Scientists studying how mammals detect microbes have discovered new components in a crucial pathway that allows immune cells to detect viral invaders. Their research not only deepens the understanding of antiviral responses, but also uncovers connections to autoimmune diseases.
For years, scientists have known that sensors in mammalian cells detect pathogens, triggering a counterattack by the immune system. Researchers at the Broad Institute of MIT and Harvard and Massachusetts General Hospital decided to focus on one particular family of microbial sensors known as Toll-like receptors. A Toll-like receptor (TLR) is a protein, studded across the cellular membrane, that can recognize an invading microbe and activate dendritic immune cells. (TLRs got their name from their similarity to the protein coded by the Toll gene, first identified in the fruit fly.)
Image by Lauren Solomon, Broad Institute
“A lot is known about TLRs, but a lot more is unknown,” said Nicolas Chevrier, a graduate student in Broad senior associate member Nir Hacohen’s laboratory and first author of a paper on viral-sensing pathways published in the Nov. 11th issue of Cell. “We wanted to identify missing components; there has been a lot of interest in targeting these receptors in order to design anti-inflammatory drugs, or to design new adjuvants for vaccines,” he said.
Working with Hacohen, who is also a Massachusetts General Hospital/Harvard Medical School faculty member, Broad Core Member and MIT faculty member Aviv Regev, and former post-doctoral fellow Ido Amit, Chevrier combined tools and technologies from across the institute – from gene expression arrays to RNA interference (RNAi) to phosphoproteomics. “We were able to start with an unbiased set of approaches, pulled together in an integrated fashion, in order to understand a more complete pathway that can ultimately be connected to disease, and to drugs,” Hacohen, senior author of the Cell paper, said. “An important long-term goal of all our work is to derive a model of cellular pathways that helps clarify disease and therapy.”
The study also made use of nanowires developed in the lab of Broad associate member Hongkun Park of the Departments of Chemistry, Chemical Biology, and Physics at Harvard University. The wires, made of the same silicon used in computer chips, are tiny spikes – invisible without the aid of a microscope. Immune cells resemble fragile bubbles, Hacohen said, making it hard to transfect them or introduce a chemical compound without destroying them. The nanowires poke an infinitesimal hole in the cell membrane – delivering a bit of chemical payload - but are so short that they don’t go all the way through and pop the bubble.

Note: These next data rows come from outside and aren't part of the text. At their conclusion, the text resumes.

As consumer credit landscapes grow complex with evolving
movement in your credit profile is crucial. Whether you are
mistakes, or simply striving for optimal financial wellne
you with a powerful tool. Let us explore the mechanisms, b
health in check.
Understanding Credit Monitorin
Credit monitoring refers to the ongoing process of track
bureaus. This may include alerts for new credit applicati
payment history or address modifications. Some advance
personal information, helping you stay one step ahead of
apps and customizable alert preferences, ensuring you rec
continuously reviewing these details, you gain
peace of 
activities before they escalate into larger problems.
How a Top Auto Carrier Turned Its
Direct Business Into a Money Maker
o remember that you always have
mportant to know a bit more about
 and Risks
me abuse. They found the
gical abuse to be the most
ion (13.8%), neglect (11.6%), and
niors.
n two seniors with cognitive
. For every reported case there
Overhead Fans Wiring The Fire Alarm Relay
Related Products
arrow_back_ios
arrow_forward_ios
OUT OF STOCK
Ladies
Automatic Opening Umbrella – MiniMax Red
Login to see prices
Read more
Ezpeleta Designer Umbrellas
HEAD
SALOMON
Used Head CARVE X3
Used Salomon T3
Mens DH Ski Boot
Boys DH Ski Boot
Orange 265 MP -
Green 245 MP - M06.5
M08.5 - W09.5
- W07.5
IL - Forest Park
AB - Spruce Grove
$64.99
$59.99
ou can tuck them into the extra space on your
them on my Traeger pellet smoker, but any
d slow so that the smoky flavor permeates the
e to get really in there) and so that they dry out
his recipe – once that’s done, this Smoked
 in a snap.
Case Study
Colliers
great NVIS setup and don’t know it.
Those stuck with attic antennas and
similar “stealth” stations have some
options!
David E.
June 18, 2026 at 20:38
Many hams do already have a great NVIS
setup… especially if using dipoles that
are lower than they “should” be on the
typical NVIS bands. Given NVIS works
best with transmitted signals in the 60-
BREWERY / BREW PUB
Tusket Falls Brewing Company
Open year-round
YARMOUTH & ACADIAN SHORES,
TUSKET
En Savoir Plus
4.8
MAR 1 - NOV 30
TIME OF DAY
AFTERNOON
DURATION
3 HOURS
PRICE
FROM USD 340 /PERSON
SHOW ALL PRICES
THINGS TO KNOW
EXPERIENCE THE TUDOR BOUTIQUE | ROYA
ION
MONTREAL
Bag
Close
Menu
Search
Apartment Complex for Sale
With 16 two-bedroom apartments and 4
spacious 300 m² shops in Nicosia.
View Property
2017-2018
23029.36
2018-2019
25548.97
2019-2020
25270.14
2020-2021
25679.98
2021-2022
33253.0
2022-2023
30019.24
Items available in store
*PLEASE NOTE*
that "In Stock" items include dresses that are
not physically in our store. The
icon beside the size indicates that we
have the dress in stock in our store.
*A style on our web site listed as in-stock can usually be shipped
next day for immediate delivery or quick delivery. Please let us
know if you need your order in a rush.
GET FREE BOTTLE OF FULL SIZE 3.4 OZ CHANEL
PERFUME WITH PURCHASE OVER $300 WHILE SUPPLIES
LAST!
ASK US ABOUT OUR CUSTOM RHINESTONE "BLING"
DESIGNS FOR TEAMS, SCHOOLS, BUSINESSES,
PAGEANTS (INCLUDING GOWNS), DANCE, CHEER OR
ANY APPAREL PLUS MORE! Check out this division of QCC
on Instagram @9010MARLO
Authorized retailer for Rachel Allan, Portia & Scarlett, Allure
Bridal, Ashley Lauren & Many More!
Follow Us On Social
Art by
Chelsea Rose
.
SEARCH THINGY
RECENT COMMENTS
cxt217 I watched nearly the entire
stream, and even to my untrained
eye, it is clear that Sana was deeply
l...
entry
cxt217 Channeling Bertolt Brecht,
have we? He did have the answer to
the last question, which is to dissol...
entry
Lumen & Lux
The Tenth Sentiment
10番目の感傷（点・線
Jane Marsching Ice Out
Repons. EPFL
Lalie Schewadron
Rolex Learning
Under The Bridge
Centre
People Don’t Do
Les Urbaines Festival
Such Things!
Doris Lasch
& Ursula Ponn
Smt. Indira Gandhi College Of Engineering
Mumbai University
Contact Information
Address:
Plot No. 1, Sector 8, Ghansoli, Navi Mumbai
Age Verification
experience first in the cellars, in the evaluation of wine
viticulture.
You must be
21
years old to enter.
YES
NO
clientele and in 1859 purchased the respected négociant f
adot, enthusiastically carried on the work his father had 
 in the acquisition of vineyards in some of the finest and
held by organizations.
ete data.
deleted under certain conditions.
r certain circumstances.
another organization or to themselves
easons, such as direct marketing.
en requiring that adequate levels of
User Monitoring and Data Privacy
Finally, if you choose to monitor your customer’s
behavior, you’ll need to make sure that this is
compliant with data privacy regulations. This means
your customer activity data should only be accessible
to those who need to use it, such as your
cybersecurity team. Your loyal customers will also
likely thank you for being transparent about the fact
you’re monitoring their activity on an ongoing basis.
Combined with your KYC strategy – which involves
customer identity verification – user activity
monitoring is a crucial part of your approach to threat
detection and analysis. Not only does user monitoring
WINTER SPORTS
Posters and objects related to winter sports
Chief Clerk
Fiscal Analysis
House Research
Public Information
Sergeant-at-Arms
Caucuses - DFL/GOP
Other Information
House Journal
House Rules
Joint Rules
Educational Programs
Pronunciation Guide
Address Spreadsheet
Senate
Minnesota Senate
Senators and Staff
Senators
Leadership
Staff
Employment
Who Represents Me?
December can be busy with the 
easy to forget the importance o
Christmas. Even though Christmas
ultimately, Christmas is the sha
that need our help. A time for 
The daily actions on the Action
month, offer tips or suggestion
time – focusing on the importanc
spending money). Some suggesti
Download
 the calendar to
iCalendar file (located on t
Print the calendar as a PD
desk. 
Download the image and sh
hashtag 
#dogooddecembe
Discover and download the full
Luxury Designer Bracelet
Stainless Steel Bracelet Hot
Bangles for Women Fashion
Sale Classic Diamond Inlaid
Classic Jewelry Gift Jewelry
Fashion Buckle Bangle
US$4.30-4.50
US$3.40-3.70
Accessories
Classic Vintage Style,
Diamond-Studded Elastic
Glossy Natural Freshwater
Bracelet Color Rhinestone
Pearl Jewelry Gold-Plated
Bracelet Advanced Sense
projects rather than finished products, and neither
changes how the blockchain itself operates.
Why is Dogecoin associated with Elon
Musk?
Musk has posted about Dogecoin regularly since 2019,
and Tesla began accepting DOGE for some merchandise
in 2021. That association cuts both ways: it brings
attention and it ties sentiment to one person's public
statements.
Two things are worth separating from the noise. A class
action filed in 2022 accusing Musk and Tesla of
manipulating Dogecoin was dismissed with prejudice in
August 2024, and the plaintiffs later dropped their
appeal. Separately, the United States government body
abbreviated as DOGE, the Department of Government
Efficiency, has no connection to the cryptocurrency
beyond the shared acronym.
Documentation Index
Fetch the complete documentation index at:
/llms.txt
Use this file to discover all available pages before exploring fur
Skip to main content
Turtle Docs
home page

The researchers uncovered 35 antiviral signaling regulators - including 19 that were new - involved in TLR pathways. “We looked at our compendium of gene expression for all genes in our dendritic cells,” Chevrier said. They specifically looked for genes that were involved in signal transduction – the process by which a signal outside the cell interacts with a receptor on its membrane to cause a change in function. “We used transcriptional changes to find the first 'clue' for the new pathway and proteomics to expand it to many new members,” Regev explained.
They also found something unexpected: proteins called Polo-like kinases (Plks) that were known to play a role in regulating cell growth, but were being used in a completely different context within the TLR viral-sensing pathway. “Here, we found Polo-like kinases that were co-opted in microbial-sensing pathways, which was very surprising,” Chevrier said. In particular, they found that two Plks, known as Plk 2 and Plk 4, are essential in antiviral pathways, activating a signaling branch that involves a dozen proteins. Among them: Tnfaip2, which is associated with inflammation and with autoimmune diseases.
“There is no easy way to describe what Plk does because we don’t yet know,” Hacohen said. “It’s a new arm of the pathway. On the other hand, when we add a small molecule called BI2536 that inhibits the Plk proteins, it blocks the viral response.” Hacohen noted that there is considerable evidence that during the 1918 flu epidemic, patients died because their immune response was so strong it triggered massive inflammation. If society were faced with a raging new epidemic touched off by an unknown pathogen, similar drugs could potentially be used to tamp down the immune system just enough to reduce damaging inflammation. Because patients with diseases such as Lupus mount immune responses that are too strong and resemble viral responses, this tactic also holds promise for treating such diseases.
“The deeper and more complete your understanding of a network, the more it can be connected to what’s out there therapeutically and diagnostically,” Hacohen said.